Only those lines in the data below from the line containing "For every layout" through the line containing "text_box [1050, 569, 1141, 662]", both included, should be restated word for word.

+++ Data for analysis +++

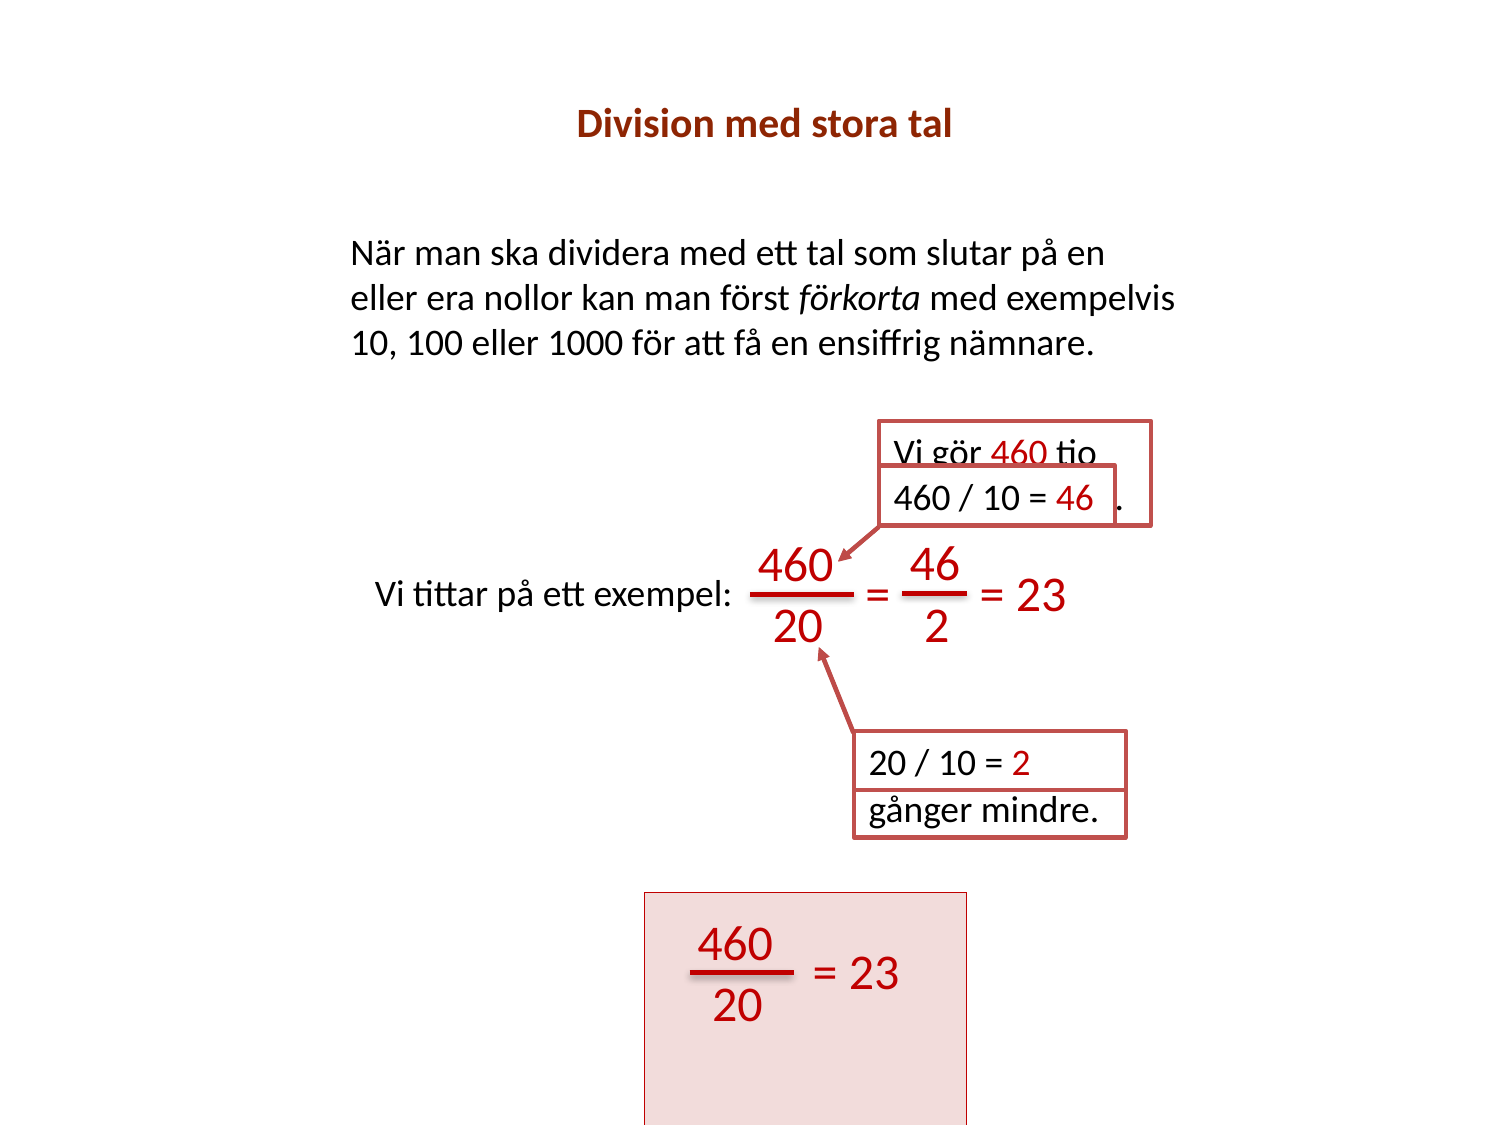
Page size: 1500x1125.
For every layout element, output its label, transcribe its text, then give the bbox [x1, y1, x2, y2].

text_box När man ska dividera med ett tal som slutar på en eller era nollor kan man först förkorta med exempelvis 10, 100 eller 1000 för att få en ensiffrig nämnare. [335, 220, 1192, 371]
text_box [359, 523, 845, 662]
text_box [818, 799, 1126, 840]
text_box Division med stora tal [561, 88, 976, 154]
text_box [837, 420, 1152, 562]
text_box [837, 465, 1116, 562]
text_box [850, 523, 1045, 661]
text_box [644, 891, 967, 1049]
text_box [1050, 569, 1141, 662]
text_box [818, 647, 1126, 792]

+++

## [Exercise solution]
For every layout element, output its label, transcribe its text, then give the bbox [x1, y1, x2, y2].

text_box När man ska dividera med ett tal som slutar på en eller era nollor kan man först förkorta med exempelvis 10, 100 eller 1000 för att få en ensiffrig nämnare. [335, 220, 1192, 371]
text_box [359, 523, 845, 662]
text_box [818, 799, 1126, 840]
text_box Division med stora tal [561, 88, 976, 154]
text_box [837, 420, 1152, 562]
text_box [837, 465, 1116, 562]
text_box [850, 523, 1045, 661]
text_box [644, 891, 967, 1049]
text_box [1050, 569, 1141, 662]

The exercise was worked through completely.